#### Required work:
Pick up the article on Google Print and copyright after its final sentence and continue it.

#### Source document:
------------------------------------------------------------

A controversy has been brewing in publishing circles about the Google Print Project, the search engine’s plan to digitize the entire world’s printed material in an effort to build the mother of all literary search indexes.
Need to know the precise act, scene, and line citation for “a rose by any other name would smell as sweet,” from Shakespeare’s Romeo and Juliet? Type it in the Google Print search field. Not only will you get your answer, but dozens, if not hundreds, of other citations where the phrase has been used since.
Ambitious, to be sure. But Google Print is already underway, digitizing the contents of entire collections of the libraries at Harvard, Stanford, and Oxford universities, the University of Michigan, and the New York Public Library, to name just a few.
It is testament to the vision of Google and a powerful example of how the Internet can take information that would have been impossible to collect, collate, and cross-reference in the print world and deliver it cheaply and easily to an individual anywhere. This would have great value for cash-strapped school districts and homeschoolers. Google Print is hard to dislike.
Yet the Association of American Publishers is concerned. All this scanning and digitizing, they say, amounts to unauthorized copying and distribution–in essence, a copyright violation. Google has defended the practice by saying it falls under the classic “fair use” doctrine of copyright law. Google argues it is only doing what literary indexers, like books such as The Reader’s Guide to Periodical Literature or Granger’s Index to Poetry, have done in the past–providing a one- or two-sentence excerpt from a copyrighted work that points researchers to the actual source.
Another argument Google proffers is that, unlike Napster or other file-sharing services, Google Print will not resell or repackage entire copyrighted works, and thus won’t deprive rightful owners of the rightful income from their work. In fact, the Ninth U.S. Circuit Court of Appeals opined, in Kelly v. Arriba Soft (2005)–a case where Arriba was sued for reproducing thumbnails of copyrighted photos on its search site–that the search engine actually aided the copyright holder by raising awareness of his work.
All these points are valid. Yet they rely on interpreting “fair use” in a pre-Internet context. Google Print itself, as a mass market, for-profit enterprise, calls on courts and lawmakers to rethink how the definition applies.
To the user, Google appears to be doing nothing different with copyrighted content than indexers have done in the past. But Google is, in fact, monetizing that copyrighted content in a way that was not possible before the Internet.
The publishers of Granger’s and The Reader’s Guide derive revenues from sales of those volumes to libraries. There is no mass consumer market. The sole purpose of these indexes is, indeed, to direct researchers to a published work.

------------------------------------------------------------

#### Stored data:
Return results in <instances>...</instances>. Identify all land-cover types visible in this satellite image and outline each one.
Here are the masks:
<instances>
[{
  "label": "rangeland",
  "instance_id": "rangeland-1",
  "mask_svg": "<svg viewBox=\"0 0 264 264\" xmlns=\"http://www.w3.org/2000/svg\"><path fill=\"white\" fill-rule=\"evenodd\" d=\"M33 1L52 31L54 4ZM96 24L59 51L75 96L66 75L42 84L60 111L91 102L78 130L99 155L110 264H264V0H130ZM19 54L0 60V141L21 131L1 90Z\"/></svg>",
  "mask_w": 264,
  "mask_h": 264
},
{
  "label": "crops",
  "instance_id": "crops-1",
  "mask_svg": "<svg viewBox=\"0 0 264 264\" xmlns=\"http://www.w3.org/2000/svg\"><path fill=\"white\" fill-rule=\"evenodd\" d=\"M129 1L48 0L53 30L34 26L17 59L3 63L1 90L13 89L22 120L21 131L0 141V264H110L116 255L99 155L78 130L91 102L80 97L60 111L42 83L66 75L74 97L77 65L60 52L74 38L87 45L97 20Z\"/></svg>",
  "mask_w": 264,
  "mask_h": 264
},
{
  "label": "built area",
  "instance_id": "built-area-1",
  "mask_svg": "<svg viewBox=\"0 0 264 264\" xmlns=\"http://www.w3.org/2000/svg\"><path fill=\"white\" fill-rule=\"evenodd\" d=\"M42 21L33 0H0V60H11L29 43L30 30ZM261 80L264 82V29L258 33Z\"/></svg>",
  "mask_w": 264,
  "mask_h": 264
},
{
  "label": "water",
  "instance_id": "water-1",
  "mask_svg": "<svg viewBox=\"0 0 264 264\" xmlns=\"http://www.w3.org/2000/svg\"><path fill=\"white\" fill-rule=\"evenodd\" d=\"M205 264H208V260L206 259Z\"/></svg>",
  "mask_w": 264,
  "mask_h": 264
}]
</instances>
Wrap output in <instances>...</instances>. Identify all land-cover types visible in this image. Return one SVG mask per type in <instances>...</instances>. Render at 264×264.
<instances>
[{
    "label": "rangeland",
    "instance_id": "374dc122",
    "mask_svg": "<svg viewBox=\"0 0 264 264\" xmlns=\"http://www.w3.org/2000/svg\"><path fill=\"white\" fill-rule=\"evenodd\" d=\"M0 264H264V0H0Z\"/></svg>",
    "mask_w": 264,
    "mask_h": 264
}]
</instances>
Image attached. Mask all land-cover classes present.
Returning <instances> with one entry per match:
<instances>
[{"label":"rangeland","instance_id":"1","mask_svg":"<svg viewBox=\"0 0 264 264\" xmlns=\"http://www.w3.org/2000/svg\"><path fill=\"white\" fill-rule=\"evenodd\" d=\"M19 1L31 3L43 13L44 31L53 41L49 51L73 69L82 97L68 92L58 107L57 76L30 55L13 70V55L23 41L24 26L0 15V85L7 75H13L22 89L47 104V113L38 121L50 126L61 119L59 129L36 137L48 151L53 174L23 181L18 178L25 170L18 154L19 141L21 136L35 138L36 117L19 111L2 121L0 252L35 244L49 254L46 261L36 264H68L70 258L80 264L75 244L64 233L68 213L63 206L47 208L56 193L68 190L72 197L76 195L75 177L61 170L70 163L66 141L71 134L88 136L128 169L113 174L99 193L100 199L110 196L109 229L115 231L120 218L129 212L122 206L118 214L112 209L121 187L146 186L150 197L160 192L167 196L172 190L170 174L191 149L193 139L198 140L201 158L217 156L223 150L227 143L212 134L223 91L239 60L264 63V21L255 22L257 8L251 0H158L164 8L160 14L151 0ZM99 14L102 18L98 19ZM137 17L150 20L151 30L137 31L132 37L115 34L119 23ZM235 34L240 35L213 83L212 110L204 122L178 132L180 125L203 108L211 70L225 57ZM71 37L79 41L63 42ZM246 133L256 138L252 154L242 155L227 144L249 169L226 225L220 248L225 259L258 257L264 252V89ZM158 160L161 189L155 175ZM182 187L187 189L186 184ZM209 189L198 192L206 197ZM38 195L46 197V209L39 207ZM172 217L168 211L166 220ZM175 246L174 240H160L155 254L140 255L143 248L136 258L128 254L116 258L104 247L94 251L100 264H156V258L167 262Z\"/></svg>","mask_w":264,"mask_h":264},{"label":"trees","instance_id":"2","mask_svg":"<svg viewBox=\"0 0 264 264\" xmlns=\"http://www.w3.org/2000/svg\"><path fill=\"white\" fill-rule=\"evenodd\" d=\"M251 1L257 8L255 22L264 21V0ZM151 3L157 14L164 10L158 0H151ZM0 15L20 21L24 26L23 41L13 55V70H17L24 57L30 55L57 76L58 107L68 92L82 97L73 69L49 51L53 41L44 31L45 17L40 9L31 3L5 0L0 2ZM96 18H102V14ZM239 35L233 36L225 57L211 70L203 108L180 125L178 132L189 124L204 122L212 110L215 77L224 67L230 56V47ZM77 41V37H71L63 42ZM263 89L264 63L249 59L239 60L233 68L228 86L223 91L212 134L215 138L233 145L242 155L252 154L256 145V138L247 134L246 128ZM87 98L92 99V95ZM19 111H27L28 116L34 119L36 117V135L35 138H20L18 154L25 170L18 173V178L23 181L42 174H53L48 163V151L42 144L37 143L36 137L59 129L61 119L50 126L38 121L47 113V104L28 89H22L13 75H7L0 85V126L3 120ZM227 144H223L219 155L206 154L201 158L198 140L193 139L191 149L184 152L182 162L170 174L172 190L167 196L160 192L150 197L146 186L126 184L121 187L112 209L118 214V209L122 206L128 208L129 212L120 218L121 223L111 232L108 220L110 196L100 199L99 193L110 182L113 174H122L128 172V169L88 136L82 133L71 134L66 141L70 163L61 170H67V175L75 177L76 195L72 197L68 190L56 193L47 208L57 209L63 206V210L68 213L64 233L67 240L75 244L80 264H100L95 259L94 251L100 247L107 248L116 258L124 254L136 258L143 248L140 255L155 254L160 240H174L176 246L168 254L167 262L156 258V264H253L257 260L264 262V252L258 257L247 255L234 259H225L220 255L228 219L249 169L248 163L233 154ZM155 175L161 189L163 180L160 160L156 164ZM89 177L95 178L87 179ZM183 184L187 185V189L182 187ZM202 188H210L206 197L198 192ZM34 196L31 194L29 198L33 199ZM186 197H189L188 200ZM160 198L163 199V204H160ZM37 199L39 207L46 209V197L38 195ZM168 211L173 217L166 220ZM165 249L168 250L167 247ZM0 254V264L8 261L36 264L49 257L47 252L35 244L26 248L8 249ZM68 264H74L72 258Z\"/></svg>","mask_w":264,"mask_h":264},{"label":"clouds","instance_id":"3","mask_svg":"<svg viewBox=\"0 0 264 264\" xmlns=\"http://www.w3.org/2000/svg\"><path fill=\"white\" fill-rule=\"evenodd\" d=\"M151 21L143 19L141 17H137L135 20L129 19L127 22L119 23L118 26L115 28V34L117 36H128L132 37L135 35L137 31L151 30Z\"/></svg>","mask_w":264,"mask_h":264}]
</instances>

------------------------------------------------------------

#### Written reply:
Google Print is not quite the same. Yes, it’s pointing researchers to complete works, and it is not illegally copying or reselling copyrighted material, elements at the heart of the “fair use” test. Nonetheless, Google is using copyrighted material as a resource to create a new and potentially lucrative revenue stream for itself. In doing so, it introduces a commercial aspect to indexing that did not exist before. As we understand Google’s intentions today, the literary content Google Print is amassing, although it is displayed a few sentences at a time, will be a tool to sell advertising.
This amounts to something more than noncommercial fair use. Publishers are correct to realize that under this scheme they are providing the raw material that undergirds the Google business plan, but receiving nothing in return. Google may have discovered value where it did not exist previously, but that does not negate the publishers’ right to demand compensation that reflects the new value.
A fair solution is simple. It starts by getting past Google’s self-justifying rhetoric that the Internet upends all previous business models. For all of Google’s vision, its business plans seem to depend heavily on getting valuable resources for free, be it municipal right-of-way, carrier bandwidth, or use of copyrighted materials.
Google likes to see itself as the model of a twenty-first century company. It’s ironic that it demands its rights to commercial resources be interpreted on twentieth century precedents.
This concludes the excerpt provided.